#### [DATASET RECORDS]

╔══

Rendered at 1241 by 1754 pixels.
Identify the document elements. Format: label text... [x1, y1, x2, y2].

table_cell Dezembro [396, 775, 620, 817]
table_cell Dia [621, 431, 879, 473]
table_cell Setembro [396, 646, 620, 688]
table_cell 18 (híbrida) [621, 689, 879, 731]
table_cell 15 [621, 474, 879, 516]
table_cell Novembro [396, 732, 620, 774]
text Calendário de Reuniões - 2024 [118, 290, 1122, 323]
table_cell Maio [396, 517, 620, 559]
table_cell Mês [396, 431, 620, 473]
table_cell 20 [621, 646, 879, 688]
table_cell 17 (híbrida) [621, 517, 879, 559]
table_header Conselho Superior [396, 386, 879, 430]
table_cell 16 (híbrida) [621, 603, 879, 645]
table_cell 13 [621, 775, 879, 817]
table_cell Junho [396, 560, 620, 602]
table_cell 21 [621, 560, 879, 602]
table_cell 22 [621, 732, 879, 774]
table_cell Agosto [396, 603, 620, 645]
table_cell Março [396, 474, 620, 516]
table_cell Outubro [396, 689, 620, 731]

╚══
╔══

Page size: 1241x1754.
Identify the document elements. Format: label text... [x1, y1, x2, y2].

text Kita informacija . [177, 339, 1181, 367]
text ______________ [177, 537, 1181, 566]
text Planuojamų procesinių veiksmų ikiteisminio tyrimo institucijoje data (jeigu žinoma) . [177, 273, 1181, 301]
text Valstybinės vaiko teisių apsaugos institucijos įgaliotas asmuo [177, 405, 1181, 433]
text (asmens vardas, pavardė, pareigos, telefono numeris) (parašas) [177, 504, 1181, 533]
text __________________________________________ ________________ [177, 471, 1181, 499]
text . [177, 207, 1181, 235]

╚══

#### [OBJECTIVE]
Rewrite the lines starting at the one containing "Rendered at 1241 by 1754 pixels." and ending at the one containing "table_header Conselho Superior", with "híbrida" replaced by "presencial" and nothing else changed.

#### [EXERCISE RESPONSE]
Rendered at 1241 by 1754 pixels.
Identify the document elements. Format: label text... [x1, y1, x2, y2].

table_cell Dezembro [396, 775, 620, 817]
table_cell Dia [621, 431, 879, 473]
table_cell Setembro [396, 646, 620, 688]
table_cell 18 (presencial) [621, 689, 879, 731]
table_cell 15 [621, 474, 879, 516]
table_cell Novembro [396, 732, 620, 774]
text Calendário de Reuniões - 2024 [118, 290, 1122, 323]
table_cell Maio [396, 517, 620, 559]
table_cell Mês [396, 431, 620, 473]
table_cell 20 [621, 646, 879, 688]
table_cell 17 (presencial) [621, 517, 879, 559]
table_header Conselho Superior [396, 386, 879, 430]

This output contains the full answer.